— START Data section —

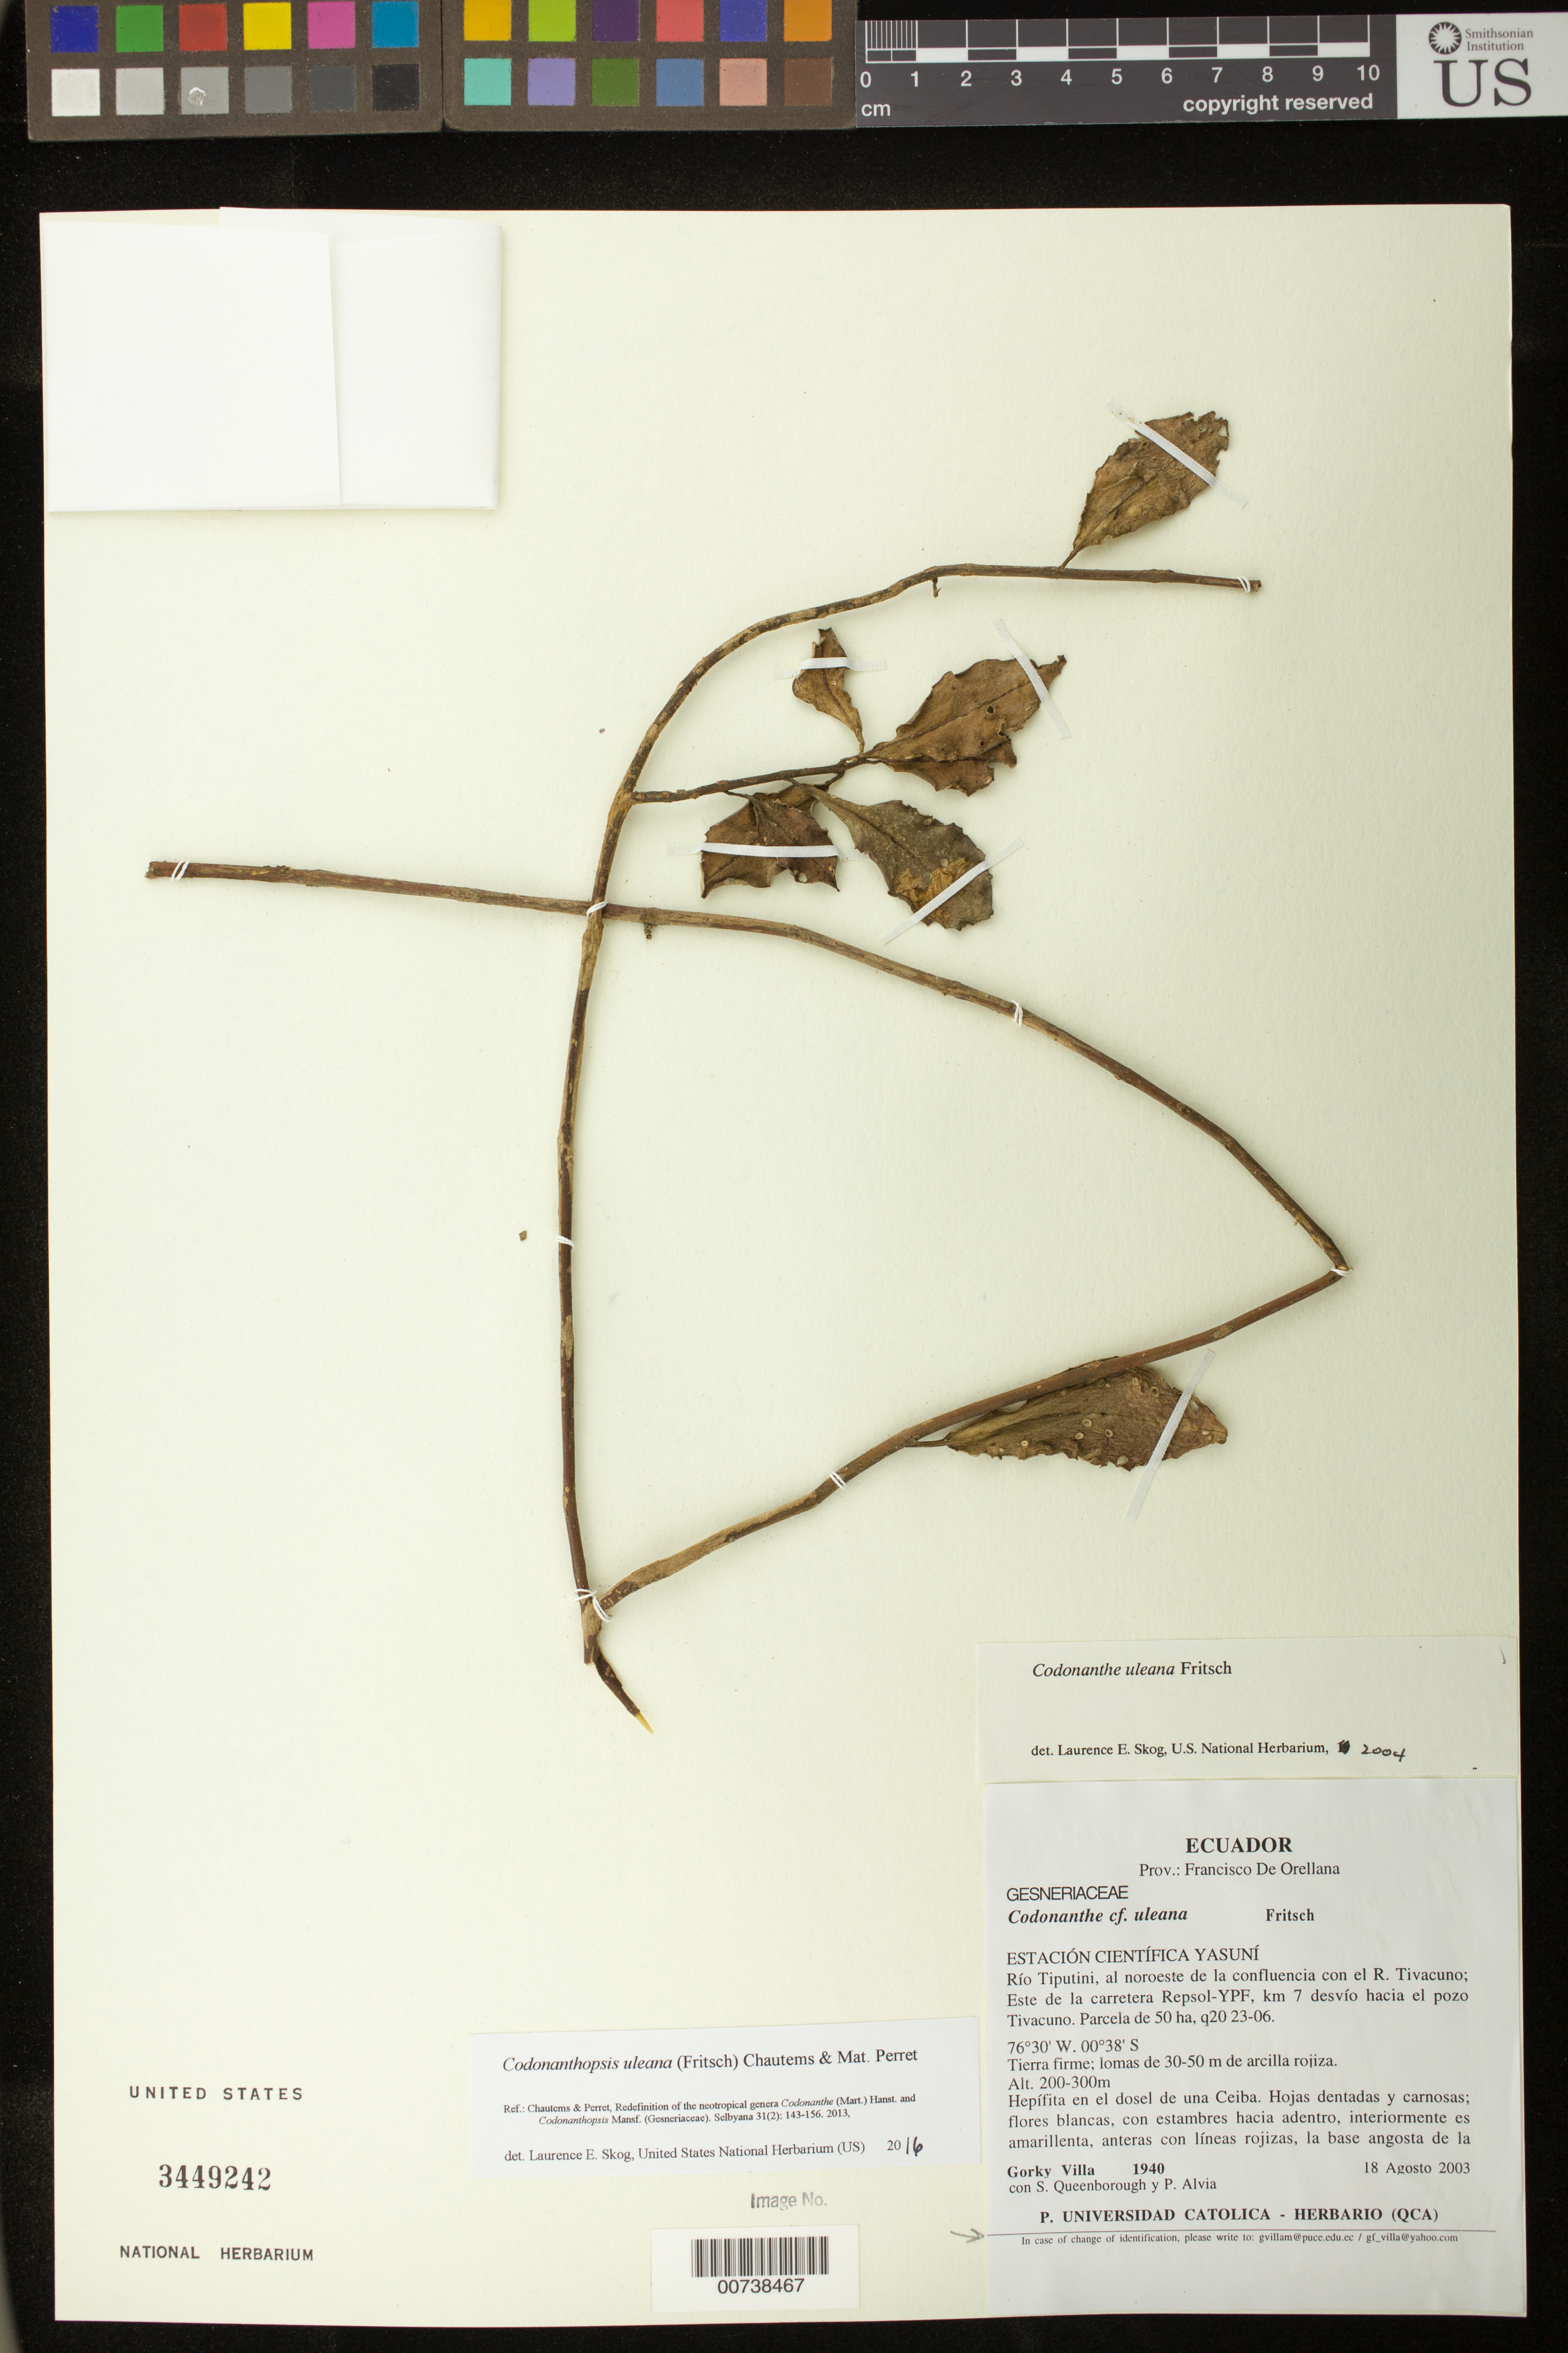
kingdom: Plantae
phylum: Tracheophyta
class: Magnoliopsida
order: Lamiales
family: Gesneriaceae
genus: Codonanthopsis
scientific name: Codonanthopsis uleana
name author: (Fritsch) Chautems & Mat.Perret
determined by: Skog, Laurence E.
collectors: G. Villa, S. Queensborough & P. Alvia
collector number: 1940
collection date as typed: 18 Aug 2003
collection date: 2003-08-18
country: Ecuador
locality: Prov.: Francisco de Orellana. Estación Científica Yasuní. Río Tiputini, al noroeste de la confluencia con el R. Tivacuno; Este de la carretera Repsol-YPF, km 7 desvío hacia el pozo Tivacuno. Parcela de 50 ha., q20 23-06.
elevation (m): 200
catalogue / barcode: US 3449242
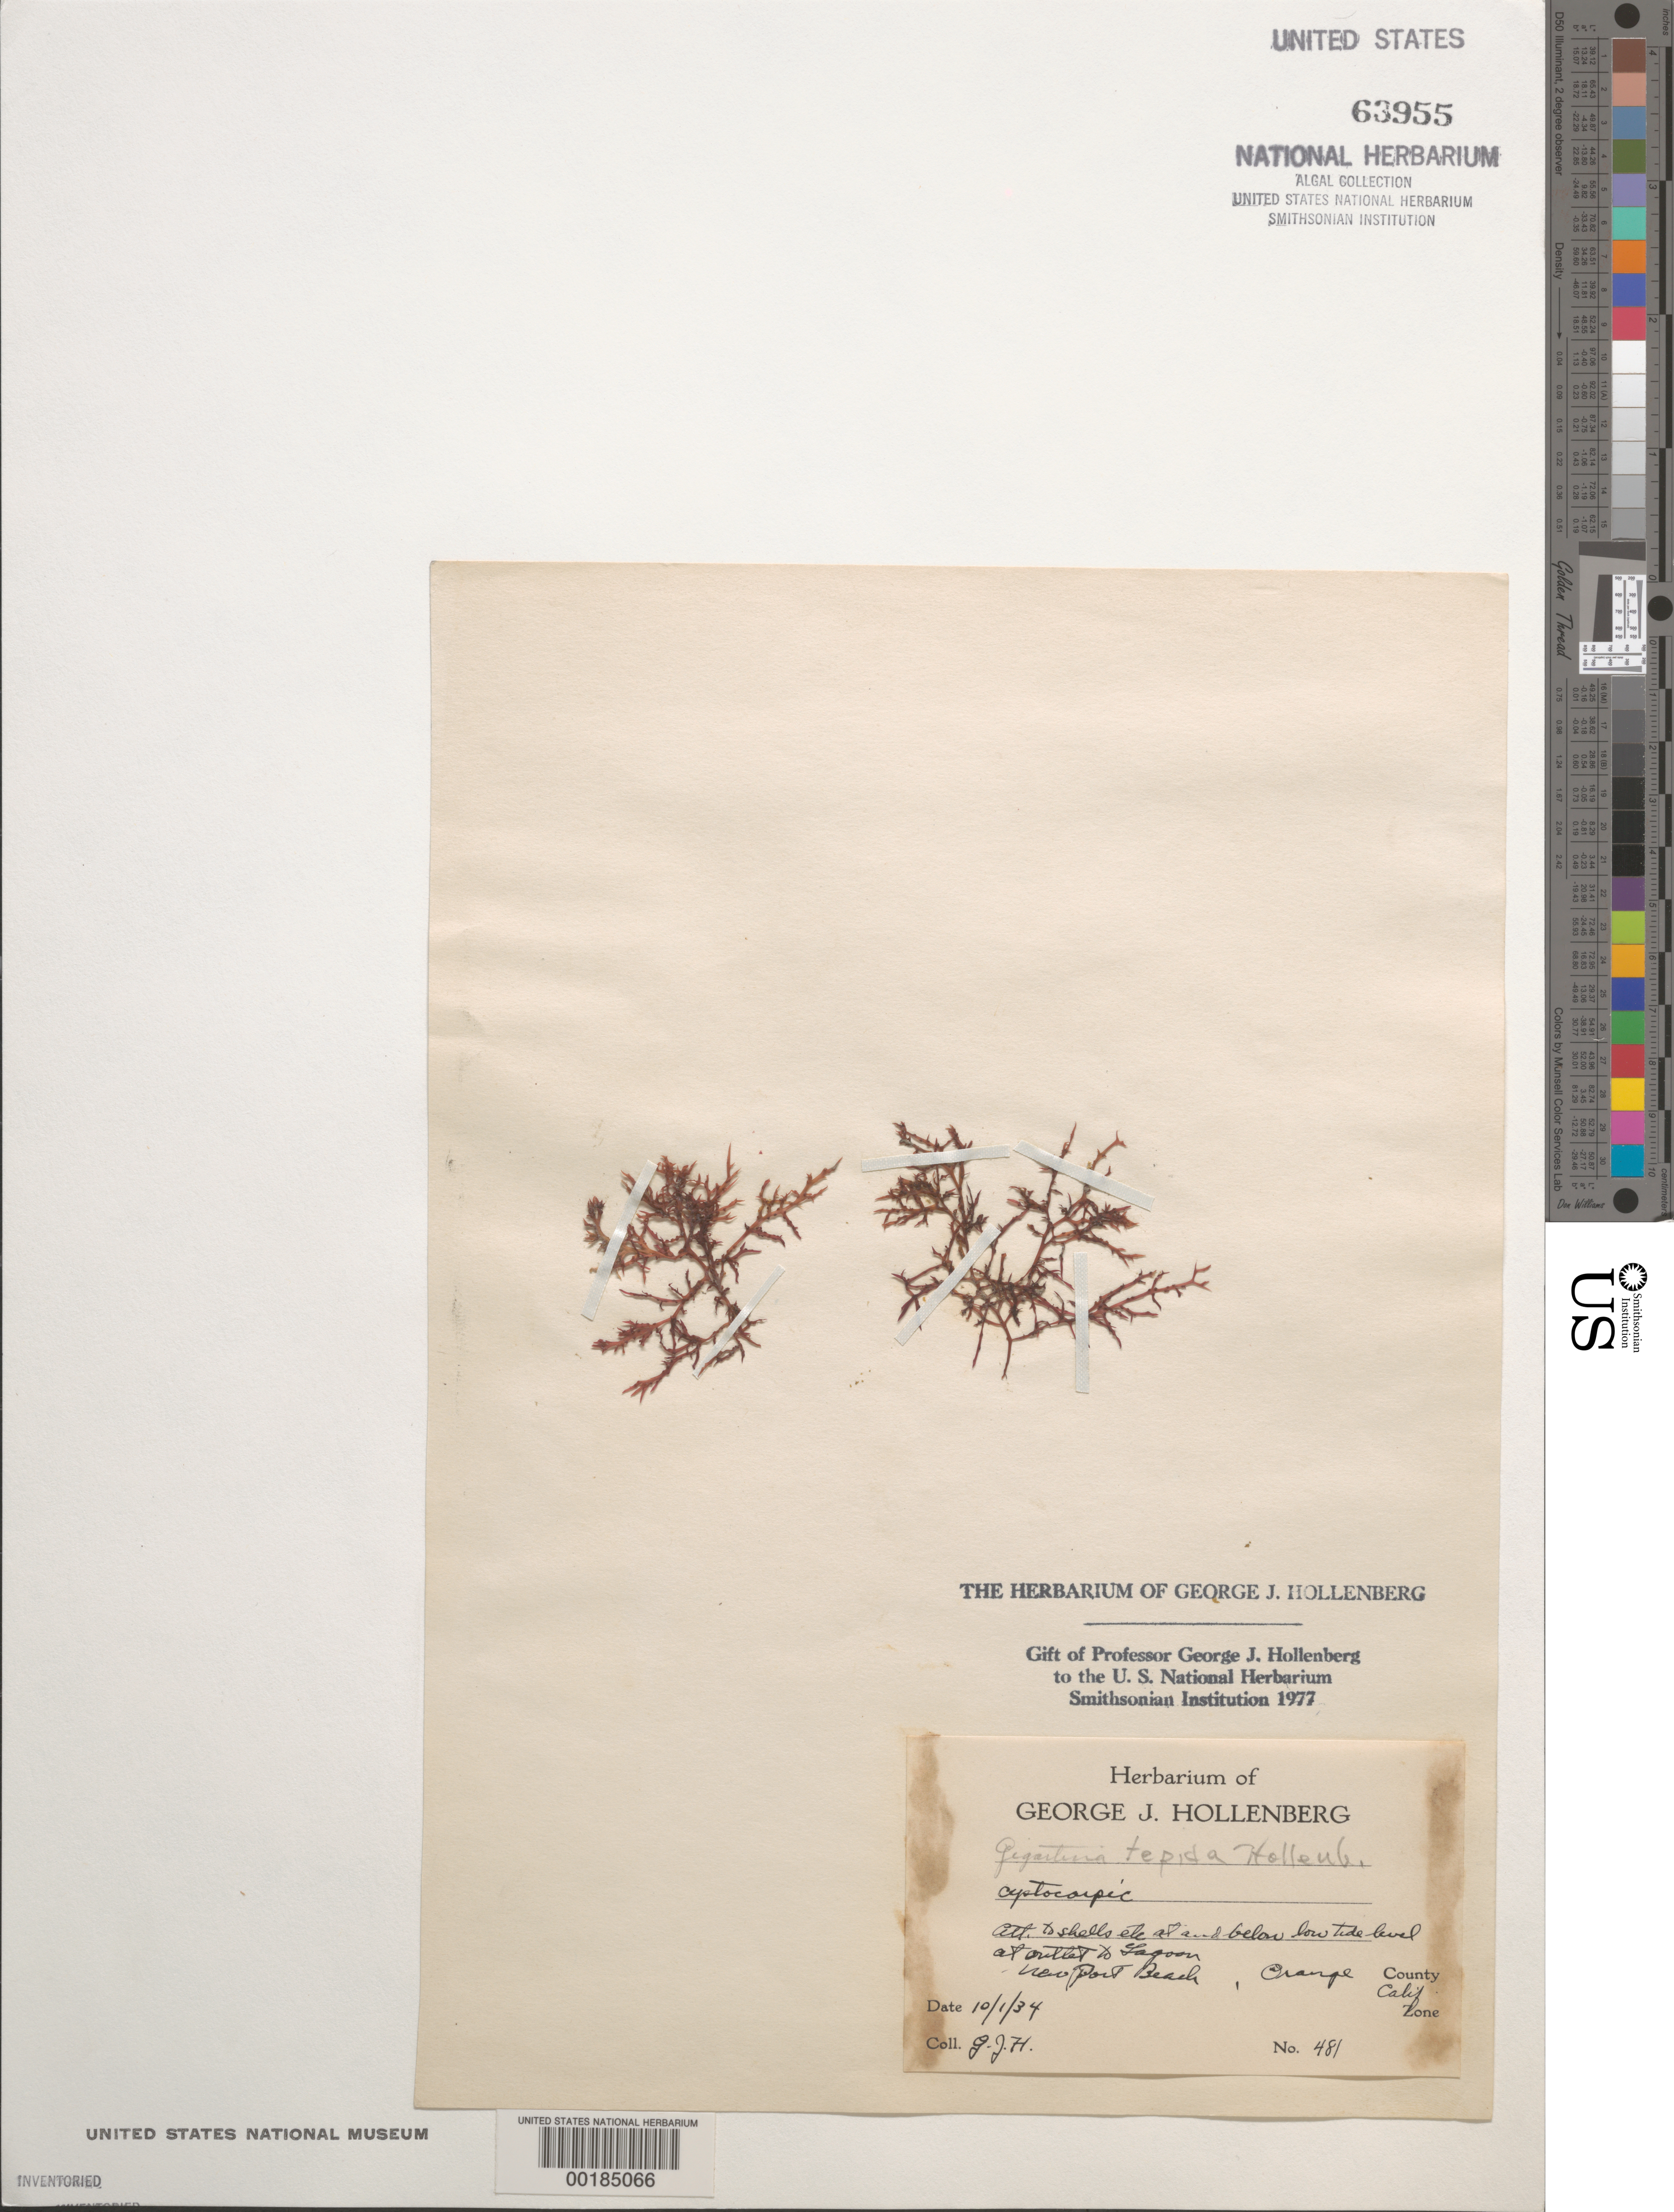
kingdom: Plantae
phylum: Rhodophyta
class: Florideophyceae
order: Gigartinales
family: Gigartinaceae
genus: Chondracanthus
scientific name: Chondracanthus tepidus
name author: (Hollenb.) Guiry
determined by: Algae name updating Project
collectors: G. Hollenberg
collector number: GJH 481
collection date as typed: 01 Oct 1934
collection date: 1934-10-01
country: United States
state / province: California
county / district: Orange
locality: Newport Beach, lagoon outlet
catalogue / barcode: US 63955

— END Data section —

** Exercise aim **
Count the lines in the catalog records above that contain the word "name". Reply with the number alone.

** Problem solution **
5